Les processus de budget participatif présentent un caractère innovant par leur capacité à reconfigurer l’implication citoyenne dans un dispositif collaboratif de gouvernance locale. Concrètement, ce sont des processus démocratiques où la population contribue aux décisions liées au budget d’investissement municipal, en proposant des idées sous forme de projets et en les développant avec l’appui de la fonction publique. Les citoyens votent pour les projets d’investissement qu’ils jugent prioritaires; ceux obtenant le plus d’appuis sont approuvés par le conseil municipal pour être ensuite réalisés par la municipalité. Et le cycle peut recommencer annuellement. Des jardinets communautaires, un parc, une scène extérieure, du mobilier pour les aînés, ils ont comme trait commun d’être ancrés dans la réalité et les besoins des citoyens.

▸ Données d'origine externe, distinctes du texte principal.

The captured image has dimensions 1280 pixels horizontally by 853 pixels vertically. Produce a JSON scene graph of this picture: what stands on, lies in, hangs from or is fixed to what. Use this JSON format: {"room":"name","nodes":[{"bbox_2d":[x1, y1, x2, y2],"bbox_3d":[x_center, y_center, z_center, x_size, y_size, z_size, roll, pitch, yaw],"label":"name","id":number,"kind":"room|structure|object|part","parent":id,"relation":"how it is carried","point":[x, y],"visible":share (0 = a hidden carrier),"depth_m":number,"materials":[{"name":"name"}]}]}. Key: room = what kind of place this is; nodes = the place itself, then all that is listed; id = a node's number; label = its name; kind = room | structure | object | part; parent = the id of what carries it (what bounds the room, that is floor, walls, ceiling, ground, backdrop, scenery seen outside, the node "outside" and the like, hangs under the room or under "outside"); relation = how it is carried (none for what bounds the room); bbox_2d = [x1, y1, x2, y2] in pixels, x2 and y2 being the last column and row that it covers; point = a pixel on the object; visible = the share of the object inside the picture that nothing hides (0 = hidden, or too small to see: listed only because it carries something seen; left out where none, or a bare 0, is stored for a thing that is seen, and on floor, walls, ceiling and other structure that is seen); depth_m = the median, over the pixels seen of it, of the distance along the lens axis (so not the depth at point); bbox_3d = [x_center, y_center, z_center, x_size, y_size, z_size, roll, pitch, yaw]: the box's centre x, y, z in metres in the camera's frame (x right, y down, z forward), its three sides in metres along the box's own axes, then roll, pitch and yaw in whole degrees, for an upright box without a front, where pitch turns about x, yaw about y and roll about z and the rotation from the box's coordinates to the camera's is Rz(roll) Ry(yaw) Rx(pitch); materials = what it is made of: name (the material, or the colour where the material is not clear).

Le budget participatif municipal
Reconnu comme l’une des plus importantes innovations démocratiques contemporaines par le gouvernement Obama, le budget participatif connaît un essor fulgurant. À New York, d’un seul district en 2009, c’est maintenant plus de 38 millions de dollars et 31 initiatives qui animent la vie démocratique. À Paris, la maire Hidalgo engage plus de 100 millions d’euros annuellement pour des projets à l’échelle des arrondissements ou de la ville. Depuis 2014, des dizaines de projets de verdissement, de réfection de cours d’école, d’art public ou d’apaisement de la circulation voient le jour grâce aux citoyens, avec l’appui de la Ville et des élus. À Toronto, l’expérience existe depuis 2015 dans trois zones; la pratique remonte jusqu’à 2001 avec les résidents de la Toronto Community Housing Corporation. À Boston, avec l’initiative «Youth Lead the Change», c’est 1 million de dollars qui ont été consacrés à la collecte d’idées ensuite votées par les jeunes de 12 à 25 ans. Des gouvernements supérieurs s’impliquent également: en Écosse, l’État soutient financièrement les processus menés par les villes.

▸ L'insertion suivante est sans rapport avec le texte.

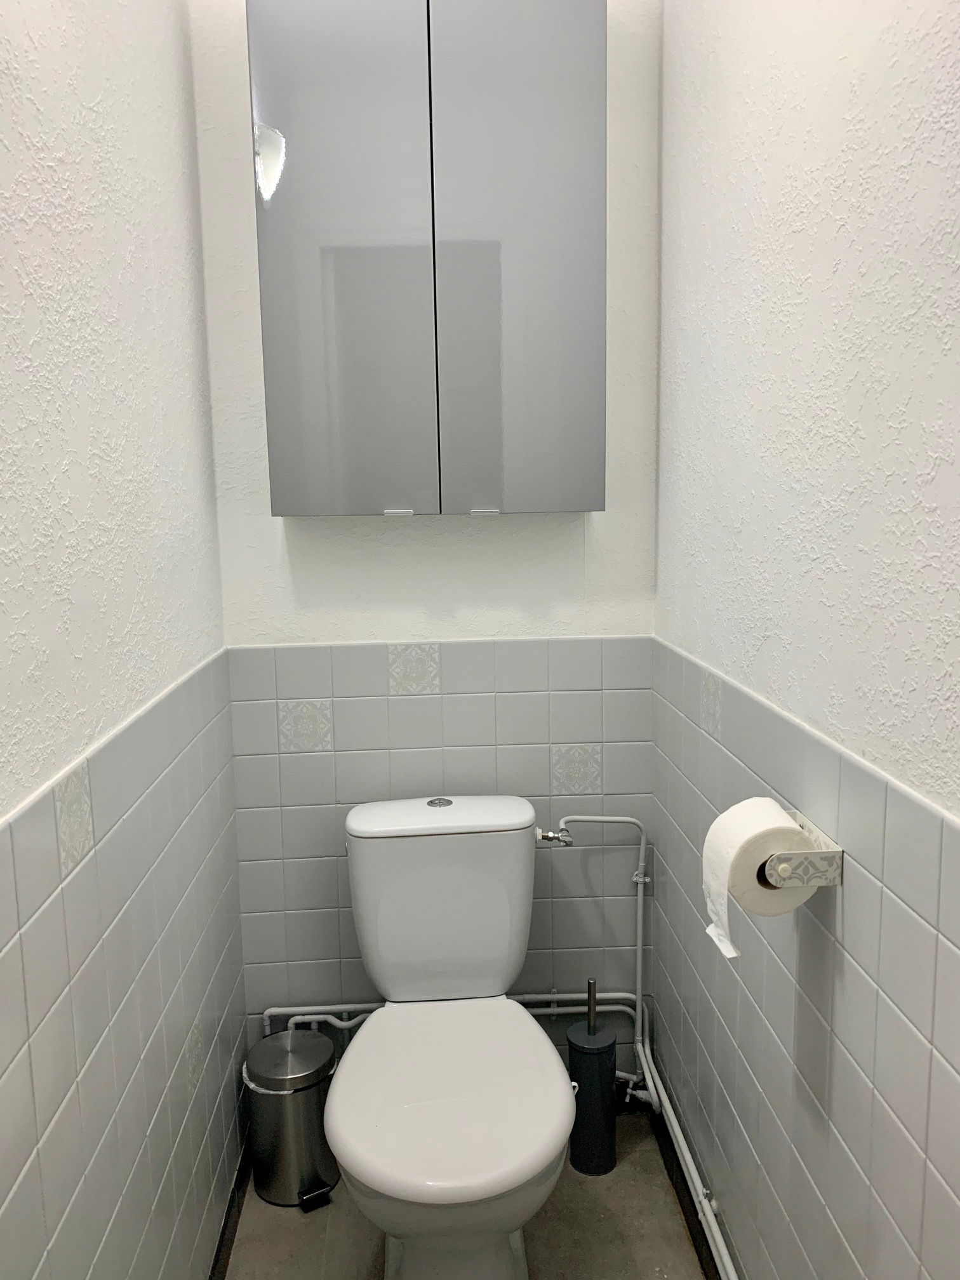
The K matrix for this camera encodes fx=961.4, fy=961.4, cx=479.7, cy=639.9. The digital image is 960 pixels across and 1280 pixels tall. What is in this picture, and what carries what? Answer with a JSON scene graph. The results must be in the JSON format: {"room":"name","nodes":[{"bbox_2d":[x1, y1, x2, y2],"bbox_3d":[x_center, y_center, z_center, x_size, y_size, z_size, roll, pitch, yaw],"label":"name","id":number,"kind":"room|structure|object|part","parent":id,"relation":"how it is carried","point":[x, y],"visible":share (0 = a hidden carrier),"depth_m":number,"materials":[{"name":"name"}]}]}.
{"room":"bathroom","nodes":[
{"label":"bathroom","id":0,"kind":"room"},
{"bbox_2d":[0,0,247,1279],"bbox_3d":[-0.477,0.003,0.624,0.107,2.620,2.710,-1,8,-3],"label":"left wall","id":1,"kind":"structure","parent":0,"point":[114,267],"depth_m":1.21,"materials":[{"name":"white tile"}]},
{"bbox_2d":[208,1139,252,1279],"bbox_3d":[-0.420,1.218,0.992,0.013,0.078,2.265,-1,8,-3],"label":"baseboard","id":2,"kind":"structure","parent":1,"relation":"attached to","point":[223,1230],"depth_m":1.81,"materials":[{"name":"black"}]},
{"bbox_2d":[191,0,663,1044],"bbox_3d":[-0.089,-0.212,2.005,0.962,2.622,0.106,-1,8,-3],"label":"back wall","id":3,"kind":"structure","parent":0,"point":[489,627],"depth_m":1.96,"materials":[{"name":"white paint"}]},
{"bbox_2d":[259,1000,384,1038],"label":"water pipe","id":4,"kind":"object","parent":3,"relation":"attached to","point":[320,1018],"visible":0.34,"depth_m":2.07,"materials":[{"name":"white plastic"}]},
{"bbox_2d":[246,0,606,516],"bbox_3d":[-0.088,-0.714,1.783,0.617,0.955,0.161,-1,8,-3],"label":"wall cabinet","id":5,"kind":"object","parent":3,"relation":"attached to","point":[494,296],"visible":0.98,"depth_m":1.70,"materials":[{"name":"grey"}]},
{"bbox_3d":[-0.250,-0.674,1.729,0.269,1.018,0.036,-1,8,-3],"label":"door","id":6,"kind":"part","parent":5,"relation":"part of","materials":[{"name":"grey"}]},
{"bbox_3d":[-0.155,-0.241,1.813,0.043,0.011,0.040,-1,8,-3],"label":"handle","id":7,"kind":"part","parent":5,"relation":"part of","materials":[{"name":"white"}]},
{"bbox_3d":[0.007,-0.243,1.813,0.046,0.011,0.042,-1,8,-3],"label":"handle","id":8,"kind":"part","parent":5,"relation":"part of","materials":[{"name":"white metal"}]},
{"bbox_3d":[0.072,-0.691,1.751,0.276,1.014,0.032,-1,8,-3],"label":"door","id":9,"kind":"part","parent":5,"relation":"part of","materials":[{"name":"grey"}]},
{"bbox_2d":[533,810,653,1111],"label":"water pipe","id":10,"kind":"object","parent":3,"relation":"attached to","point":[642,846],"visible":0.84,"depth_m":2.05,"materials":[{"name":"metal"}]},
{"bbox_2d":[534,825,572,845],"bbox_3d":[0.148,0.404,1.990,0.074,0.054,0.063,-1,8,-3],"label":"water valve","id":11,"kind":"object","parent":10,"relation":"attached to","point":[550,837],"visible":0.89,"depth_m":1.98,"materials":[{"name":"silver metal"}]},
{"bbox_2d":[220,1102,709,1279],"bbox_3d":[0.017,1.328,0.820,1.153,0.101,2.897,-1,8,-3],"label":"floor","id":12,"kind":"structure","parent":0,"point":[260,1203],"depth_m":1.82,"materials":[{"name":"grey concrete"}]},
{"bbox_2d":[241,1028,339,1209],"bbox_3d":[-0.380,0.958,1.946,0.195,0.298,0.196,-1,8,-3],"label":"trash can","id":13,"kind":"object","parent":12,"relation":"on","point":[306,1101],"visible":0.93,"depth_m":1.88,"materials":[{"name":"silver metal"}]},
{"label":"lid","id":14,"kind":"part","parent":13,"relation":"part of","materials":[{"name":"silver metal"}]},
{"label":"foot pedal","id":15,"kind":"part","parent":13,"relation":"part of","materials":[{"name":"black metal"}]},
{"bbox_2d":[326,791,575,1279],"bbox_3d":[-0.052,0.749,1.688,0.430,0.789,0.733,-1,8,-3],"label":"toilet","id":16,"kind":"object","parent":12,"relation":"on","point":[460,807],"visible":0.99,"depth_m":1.65,"materials":[{"name":"white ceramic"}]},
{"bbox_3d":[-0.076,0.349,1.951,0.446,0.043,0.268,-1,8,-3],"label":"tank lid","id":17,"kind":"part","parent":16,"relation":"part of","materials":[{"name":"white ceramic"}]},
{"bbox_3d":[-0.084,0.329,1.977,0.054,0.011,0.060,-1,8,-3],"label":"flush button","id":18,"kind":"part","parent":16,"relation":"part of","materials":[{"name":"silver metal"}]},
{"bbox_3d":[-0.045,0.758,1.645,0.414,0.046,0.485,-1,8,-3],"label":"seat lid","id":19,"kind":"part","parent":16,"relation":"part of","materials":[{"name":"white plastic"}]},
{"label":"pedestal base","id":20,"kind":"part","parent":16,"relation":"part of","materials":[{"name":"white ceramic"}]},
{"bbox_2d":[566,980,616,1175],"bbox_3d":[0.233,0.898,1.990,0.099,0.398,0.100,-1,8,-3],"label":"toilet brush","id":21,"kind":"object","parent":12,"relation":"on","point":[600,1071],"visible":0.95,"depth_m":1.96,"materials":[{"name":"black"}]},
{"bbox_2d":[649,0,959,1279],"bbox_3d":[0.496,-0.027,0.719,0.107,2.613,2.629,-1,8,-3],"label":"right wall","id":22,"kind":"structure","parent":0,"point":[713,635],"depth_m":1.18,"materials":[{"name":"tile"}]},
{"bbox_2d":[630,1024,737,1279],"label":"water pipe","id":23,"kind":"object","parent":22,"relation":"attached to","point":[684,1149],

Au Québec, la Ville de Saint-Basile-le-Grand s’est engagée dans cette voie depuis 2014. Matane, Saguenay, Baie-Saint-Paul, Rimouski ont emboîté le pas. À Nicolet, en 2017, la population de 16 ans et plus a choisi d’aménager pour le public le quai du port Saint-François. Ces municipalités audacieuses font confiance aux citoyens pour proposer et affecter une partie du budget d’investissement. Précurseures, elles repartagent le pouvoir autrement que tous les quatre ans, en créant un espace de délibération inédit entre les élections où élus, population, fonctionnaires et groupes organisés échangent au sujet de l’intérêt collectif.

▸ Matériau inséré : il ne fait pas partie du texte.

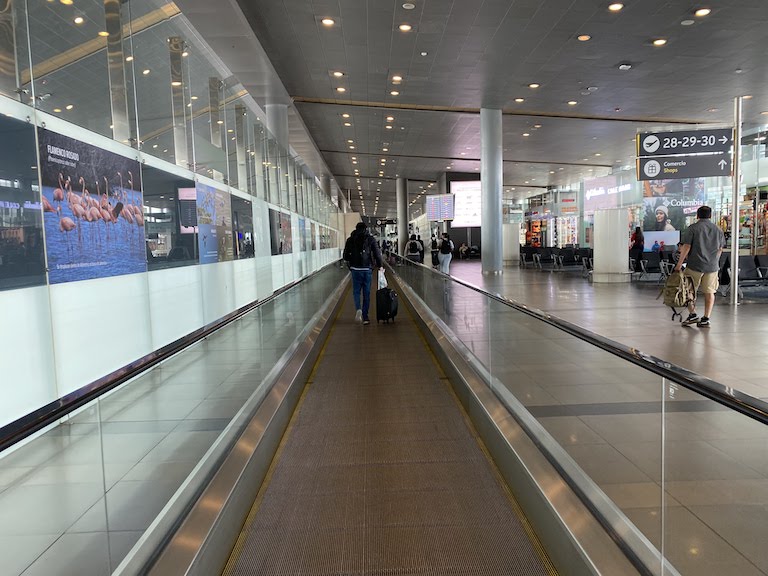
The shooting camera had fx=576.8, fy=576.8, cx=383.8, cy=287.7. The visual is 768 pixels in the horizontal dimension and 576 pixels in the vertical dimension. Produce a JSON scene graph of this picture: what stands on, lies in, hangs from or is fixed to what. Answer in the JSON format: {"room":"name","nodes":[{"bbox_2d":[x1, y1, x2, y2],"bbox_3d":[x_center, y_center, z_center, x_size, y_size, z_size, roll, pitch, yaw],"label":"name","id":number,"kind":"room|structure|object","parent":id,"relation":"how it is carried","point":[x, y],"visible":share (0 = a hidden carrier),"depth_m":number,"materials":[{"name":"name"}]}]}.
{"room":"lobby","nodes":[
{"label":"lobby","id":0,"kind":"room"},
{"bbox_2d":[0,0,354,440],"bbox_3d":[-2.266,-0.975,8.434,0.254,3.319,16.762,-2,5,-1],"label":"left wall","id":1,"kind":"structure","parent":0,"point":[21,118],"depth_m":4.67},
{"bbox_2d":[0,114,47,290],"bbox_3d":[-2.244,-0.477,3.092,0.016,0.990,1.478,-2,5,-1],"label":"display panel","id":2,"kind":"object","parent":1,"relation":"attached to","point":[7,204],"visible":0.99,"depth_m":3.53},
{"bbox_2d":[38,127,146,285],"bbox_3d":[-2.205,-0.580,4.483,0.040,0.963,1.491,-2,5,-1],"label":"poster","id":3,"kind":"object","parent":1,"relation":"attached to","point":[105,257],"visible":0.95,"depth_m":4.30,"materials":[{"name":"paper"}]},
{"bbox_2d":[141,165,197,270],"bbox_3d":[-2.224,-0.710,6.084,0.030,0.947,1.453,-2,5,-1],"label":"display panel","id":4,"kind":"object","parent":1,"relation":"attached to","point":[164,213],"visible":0.84,"depth_m":5.97,"materials":[{"name":"black"}]},
{"bbox_2d":[195,181,234,262],"bbox_3d":[-2.189,-0.826,7.510,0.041,0.920,1.539,-2,5,-1],"label":"poster","id":5,"kind":"object","parent":1,"relation":"attached to","point":[223,208],"visible":0.93,"depth_m":7.40,"materials":[{"name":"paper"}]},
{"bbox_2d":[230,194,254,259],"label":"window","id":6,"kind":"object","parent":1,"relation":"attached to","point":[247,218],"visible":0.82,"depth_m":9.01,"materials":[{"name":"black"}]},
{"bbox_2d":[268,208,292,254],"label":"poster","id":7,"kind":"object","parent":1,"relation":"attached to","point":[280,225],"visible":0.93,"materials":[{"name":"black paper"}]},
{"bbox_2d":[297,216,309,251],"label":"poster","id":8,"kind":"object","parent":1,"relation":"attached to","point":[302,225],"visible":0.79,"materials":[{"name":"paper"}]},
{"bbox_2d":[0,258,765,575],"bbox_3d":[1.739,0.748,9.916,10.651,0.493,20.990,-2,5,-1],"label":"floor","id":9,"kind":"structure","parent":0,"point":[743,313],"depth_m":6.91,"materials":[{"name":"grey tile"}]},
{"bbox_2d":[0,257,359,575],"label":"glass railing","id":10,"kind":"object","parent":9,"relation":"on","point":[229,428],"visible":1,"depth_m":2.45,"materials":[{"name":"silver glass"}]},
{"bbox_2d":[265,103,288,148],"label":"column","id":11,"kind":"structure","parent":9,"relation":"on","point":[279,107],"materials":[{"name":"white"}]},
{"bbox_2d":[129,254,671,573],"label":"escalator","id":12,"kind":"object","parent":9,"relation":"on","point":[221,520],"visible":0.93,"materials":[{"name":"metal"}]},
{"bbox_2d":[342,222,383,323],"bbox_3d":[-0.350,-0.272,9.309,0.671,1.623,0.579,-2,5,-1],"label":"man","id":13,"kind":"object","parent":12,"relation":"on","point":[358,268],"visible":0.94,"depth_m":9.18},
{"bbox_2d":[343,230,371,267],"bbox_3d":[-0.418,-0.585,9.538,0.533,0.599,0.646,-2,5,-1],"label":"backpack","id":14,"kind":"object","parent":13,"relation":"on","point":[358,258],"visible":0.85,"depth_m":9.36,"materials":[{"name":"black fabric"}]},
{"bbox_2d":[377,268,387,289],"bbox_3d":[-0.043,-0.124,9.656,0.197,0.358,0.275,-2,5,-1],"label":"plastic bag","id":15,"kind":"object","parent":13,"relation":"in","point":[382,286],"visible":0.62,"depth_m":9.57,"materials":[{"name":"white plastic"}]},
{"bbox_2d":[376,285,398,323],"bbox_3d":[0.051,0.265,9.183,0.283,0.569,0.422,0,6,18],"label":"suitcase","id":16,"kind":"object","parent":12,"relation":"on","point":[388,292],"visible":0.94,"depth_m":9.03,"materials":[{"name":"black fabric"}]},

Devant notre «fatigue» démocratique, ces initiatives en cours au Québec portent l’espoir d’un renouveau. En outillant les citoyens à la démocratie participative et au fonctionnement des institutions municipales, elles développent une culture de la participation civique et accroissent l’intérêt envers le travail fait par les élus et les fonctionnaires. Les expériences nord-américaines ont engagé des populations habituellement éloignées des processus démocratiques formels — pensons aux jeunes et aux communautés marginalisées — et mobilisé les citoyens à se prononcer positivement sur l’avenir de leur milieu de vie.
Cet automne, plusieurs candidats partout au Québec incluent ces idées à leur plateforme d’engagements électoraux. Et c’est bon signe. Car dans le contexte de la loi 122 où les municipalités québécoises sont dorénavant reconnues comme gouvernements de proximité et voient leur autonomie et leur pouvoir augmenter, l’exigence démocratique fait aussi partie de l’équation.